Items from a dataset

==========

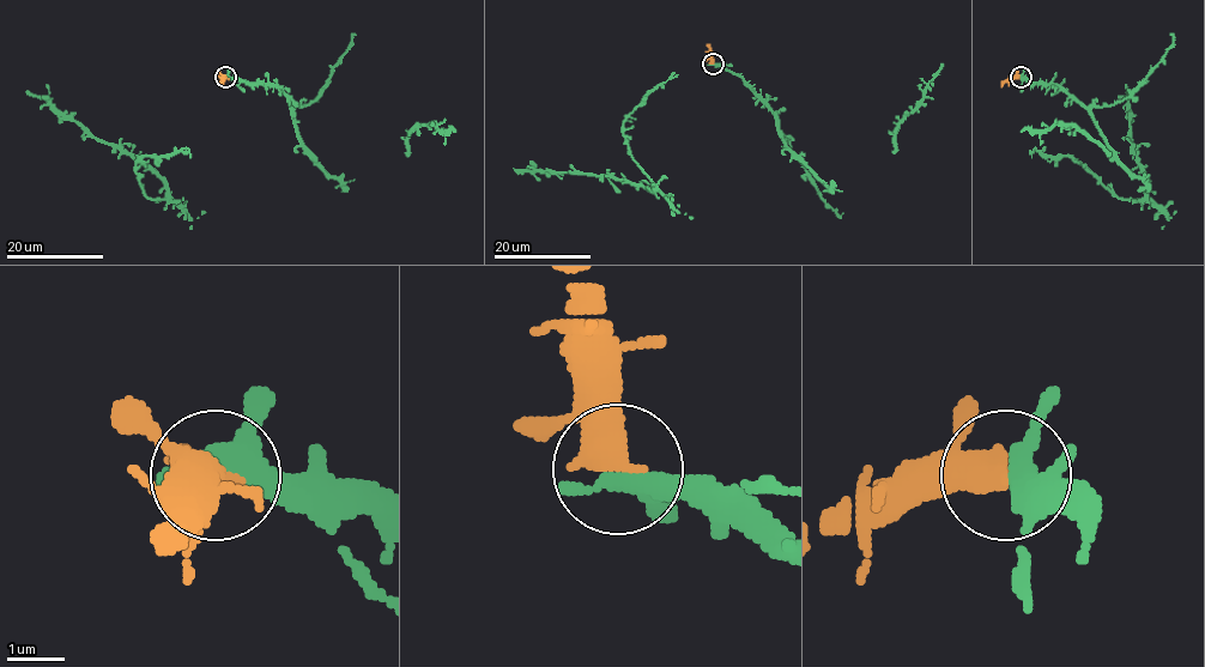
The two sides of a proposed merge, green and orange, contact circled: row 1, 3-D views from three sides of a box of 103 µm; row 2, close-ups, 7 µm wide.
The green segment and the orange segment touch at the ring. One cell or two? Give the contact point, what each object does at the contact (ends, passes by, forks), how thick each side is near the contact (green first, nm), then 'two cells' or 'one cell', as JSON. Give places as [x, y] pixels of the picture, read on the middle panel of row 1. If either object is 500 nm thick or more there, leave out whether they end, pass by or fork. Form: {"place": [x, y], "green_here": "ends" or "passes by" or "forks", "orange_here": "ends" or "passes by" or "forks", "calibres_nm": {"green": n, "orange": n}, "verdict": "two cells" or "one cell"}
{"place": [713, 64], "calibres_nm": {"green": 400, "orange": 550}, "verdict": "one cell"}

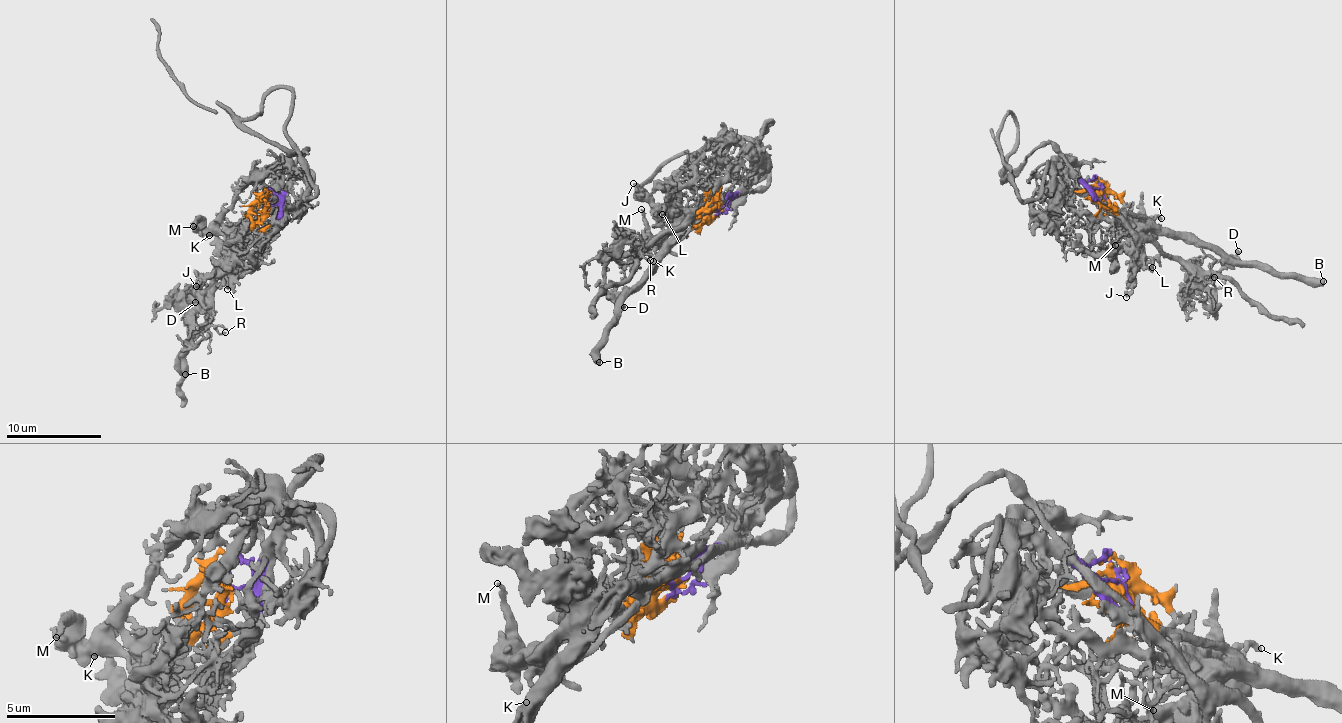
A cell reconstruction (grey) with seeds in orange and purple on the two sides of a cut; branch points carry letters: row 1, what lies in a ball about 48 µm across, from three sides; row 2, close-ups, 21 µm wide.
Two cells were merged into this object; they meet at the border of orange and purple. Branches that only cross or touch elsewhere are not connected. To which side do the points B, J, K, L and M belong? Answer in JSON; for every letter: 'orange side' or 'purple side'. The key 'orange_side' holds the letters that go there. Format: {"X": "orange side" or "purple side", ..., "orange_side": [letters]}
{"B": "orange side", "J": "orange side", "K": "orange side", "L": "orange side", "M": "orange side", "orange_side": ["B", "J", "K", "L", "M"]}

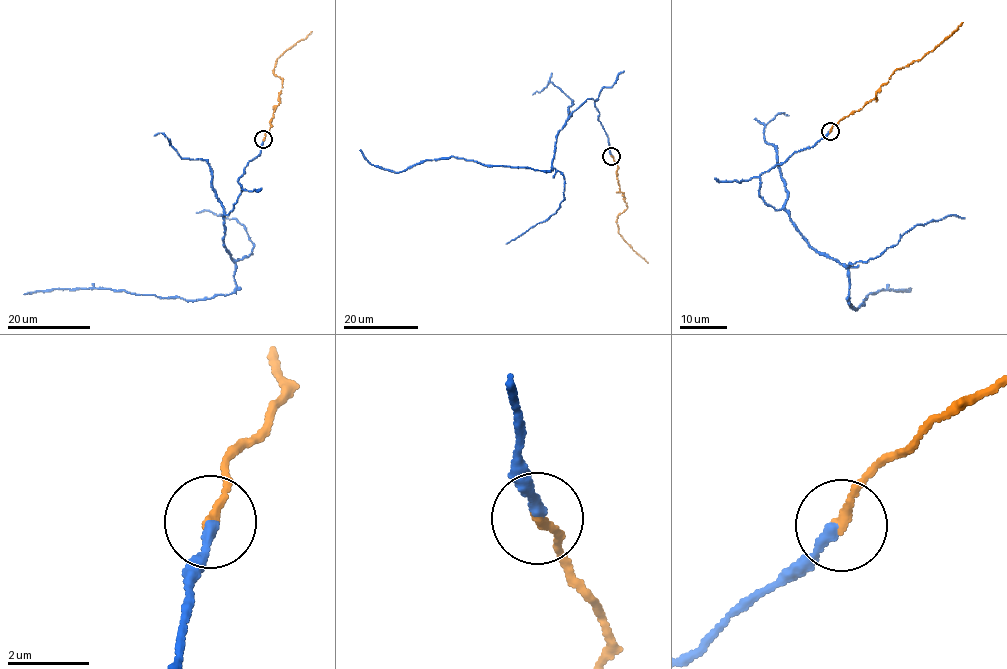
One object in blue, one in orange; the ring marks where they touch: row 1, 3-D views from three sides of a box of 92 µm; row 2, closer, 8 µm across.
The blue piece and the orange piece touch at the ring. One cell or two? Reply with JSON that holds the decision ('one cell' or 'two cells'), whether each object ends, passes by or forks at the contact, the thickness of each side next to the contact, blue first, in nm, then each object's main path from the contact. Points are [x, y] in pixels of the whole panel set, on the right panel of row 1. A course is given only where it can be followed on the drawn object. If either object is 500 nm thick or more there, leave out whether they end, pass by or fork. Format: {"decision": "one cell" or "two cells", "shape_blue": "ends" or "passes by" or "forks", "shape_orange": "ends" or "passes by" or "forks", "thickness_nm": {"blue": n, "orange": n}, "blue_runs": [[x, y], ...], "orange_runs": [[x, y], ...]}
{"decision": "one cell", "shape_blue": "ends", "shape_orange": "ends", "thickness_nm": {"blue": 240, "orange": 240}, "blue_runs": [[830, 131], [760, 176], [760, 197], [847, 268], [854, 309], [876, 292], [911, 290], [895, 292]], "orange_runs": [[830, 131], [840, 120], [870, 102], [895, 70], [921, 59], [962, 22]]}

==========

**Exercise instructions:** Looking at the entries above, count the lines that contain the string "views", then give the number and nothing else.

**The completed task:** 2